EXERCISE AIM. Exact reproduction of every record is required, and pictures are to be excluded.

AVAILABLE DATA Block Start

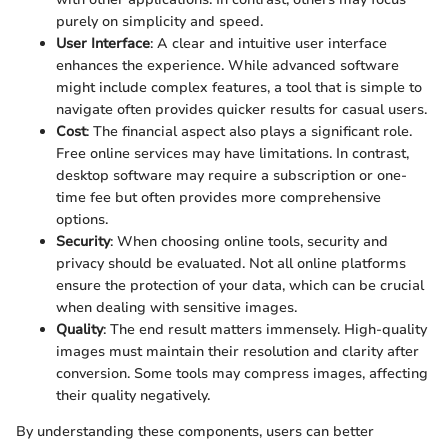
purely on simplicity and speed.
User Interface
: A clear and intuitive user interface
enhances the experience. While advanced software
might include complex features, a tool that is simple to
navigate often provides quicker results for casual users.
Cost
: The financial aspect also plays a significant role.
Free online services may have limitations. In contrast,
desktop software may require a subscription or one-
time fee but often provides more comprehensive
options.
Security
: When choosing online tools, security and
privacy should be evaluated. Not all online platforms
ensure the protection of your data, which can be crucial
when dealing with sensitive images.
Quality
: The end result matters immensely. High-quality
images must maintain their resolution and clarity after
conversion. Some tools may compress images, affecting
their quality negatively.
By understanding these components, users can better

AVAILABLE DATA Block End

EXPECTED ANSWER.
purely on simplicity and speed.
User Interface
: A clear and intuitive user interface
enhances the experience. While advanced software
might include complex features, a tool that is simple to
navigate often provides quicker results for casual users.
Cost
: The financial aspect also plays a significant role.
Free online services may have limitations. In contrast,
desktop software may require a subscription or one-
time fee but often provides more comprehensive
options.
Security
: When choosing online tools, security and
privacy should be evaluated. Not all online platforms
ensure the protection of your data, which can be crucial
when dealing with sensitive images.
Quality
: The end result matters immensely. High-quality
images must maintain their resolution and clarity after
conversion. Some tools may compress images, affecting
their quality negatively.
By understanding these components, users can better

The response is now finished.